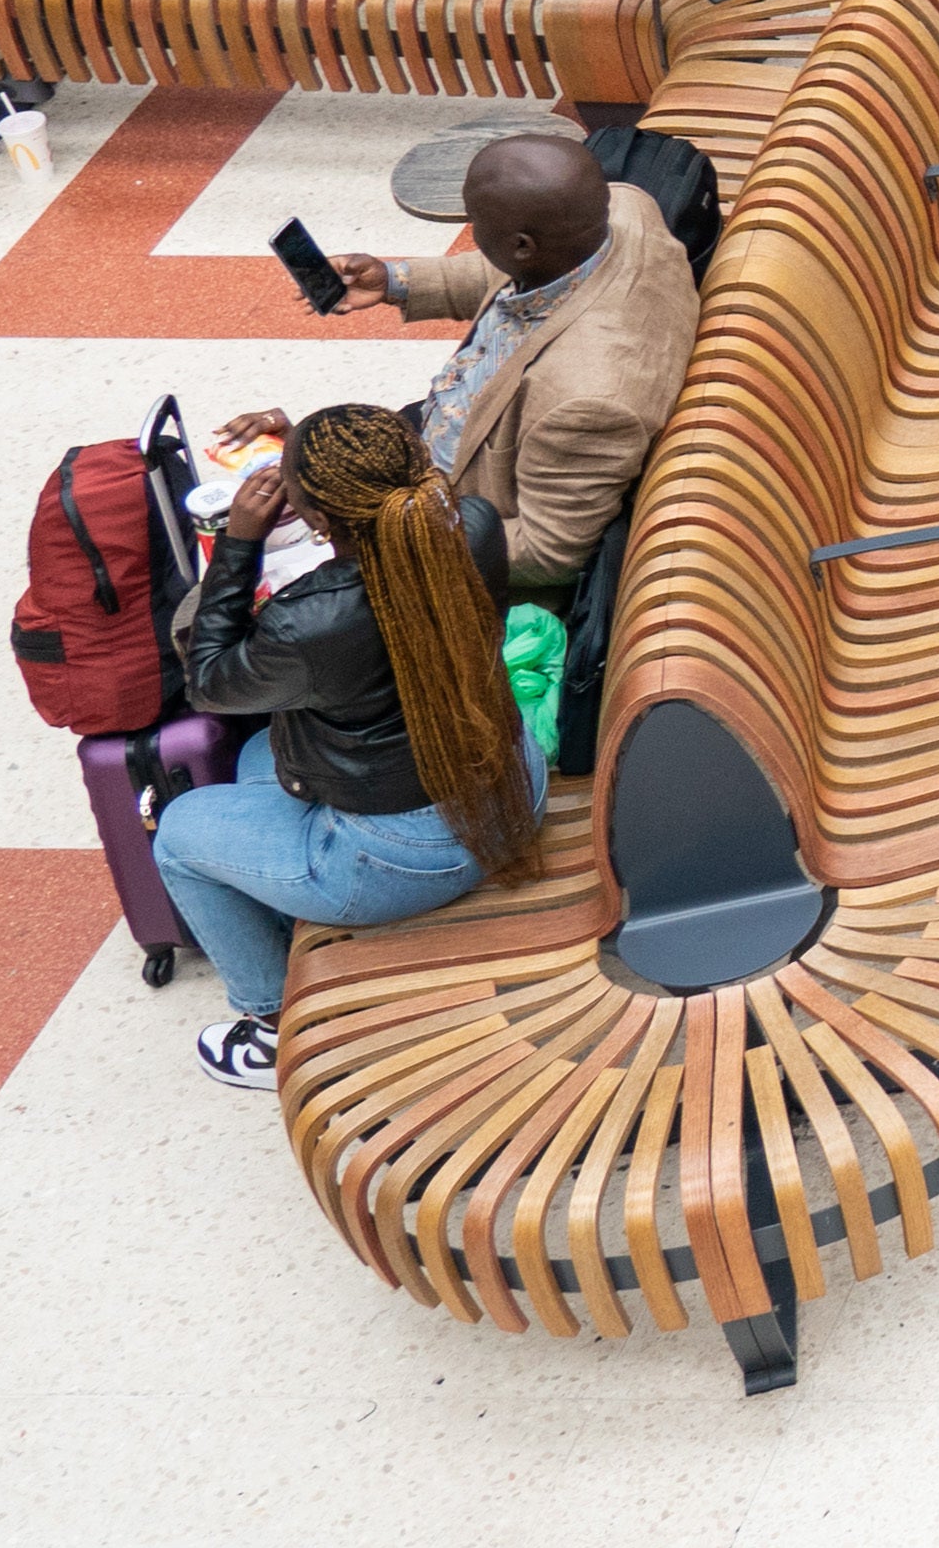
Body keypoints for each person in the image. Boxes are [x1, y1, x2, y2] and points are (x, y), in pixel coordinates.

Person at [151, 401, 544, 1093]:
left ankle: (271, 1028)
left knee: (178, 837)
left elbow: (209, 681)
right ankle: (286, 892)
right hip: (512, 785)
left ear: (321, 522)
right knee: (252, 762)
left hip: (412, 856)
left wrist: (239, 543)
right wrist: (309, 446)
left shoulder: (312, 622)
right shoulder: (473, 527)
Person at [215, 128, 694, 599]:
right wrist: (395, 281)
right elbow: (513, 268)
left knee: (275, 550)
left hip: (452, 513)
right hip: (444, 435)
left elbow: (548, 553)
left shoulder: (585, 403)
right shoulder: (623, 213)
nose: (471, 232)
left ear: (523, 245)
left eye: (476, 222)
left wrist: (379, 533)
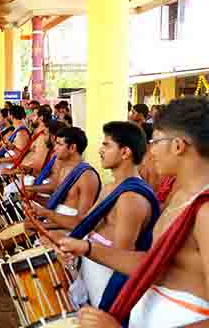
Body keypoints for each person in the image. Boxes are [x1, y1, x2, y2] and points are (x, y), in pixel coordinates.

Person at [59, 97, 209, 327]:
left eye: (155, 141)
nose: (150, 152)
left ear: (178, 145)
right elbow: (154, 265)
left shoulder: (206, 212)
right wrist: (87, 249)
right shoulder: (180, 197)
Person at [41, 122, 160, 311]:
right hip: (92, 270)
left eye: (107, 145)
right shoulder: (110, 188)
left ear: (125, 152)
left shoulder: (131, 198)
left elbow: (122, 259)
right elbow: (86, 224)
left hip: (106, 280)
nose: (100, 150)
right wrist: (66, 242)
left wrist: (83, 247)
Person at [26, 126, 101, 224]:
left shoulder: (87, 176)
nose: (55, 148)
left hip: (67, 231)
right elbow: (56, 196)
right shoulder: (64, 169)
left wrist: (44, 222)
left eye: (59, 144)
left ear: (72, 148)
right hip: (53, 220)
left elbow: (82, 222)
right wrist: (32, 196)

● WHAT YOU WILL DO
Copy exactly, and only, the lines from the first line of the material through the line that contains "right wrist: (87, 249)", both ends kept; no pictures.

● SOLUTION FOR THIS EXERCISE
Body keypoints for each person in the image. Boxes are [x1, y1, x2, y2] and points are (x, y), in pixel coordinates.

Person at [151, 401, 544, 1093]:
left ankle: (271, 1028)
left knee: (178, 837)
left elbow: (209, 681)
right ankle: (286, 892)
right hip: (512, 785)
left ear: (321, 522)
right knee: (252, 762)
left hip: (412, 856)
left wrist: (239, 543)
right wrist: (309, 446)
left shoulder: (312, 622)
right shoulder: (473, 527)
Person at [215, 128, 694, 599]:
right wrist: (395, 281)
right elbow: (513, 268)
left knee: (275, 550)
left hip: (452, 513)
right hip: (444, 435)
left elbow: (548, 553)
left shoulder: (585, 403)
right shoulder: (623, 213)
nose: (471, 232)
left ear: (523, 245)
left eye: (476, 222)
left wrist: (379, 533)
Body keypoints for each person in the image. Boxes are [x1, y1, x2, y2] and points are (x, y), in pixel coordinates.

Person at [59, 97, 209, 327]:
left eye: (155, 141)
nose: (150, 152)
left ear: (178, 145)
right elbow: (154, 265)
left shoulder: (206, 212)
right wrist: (87, 249)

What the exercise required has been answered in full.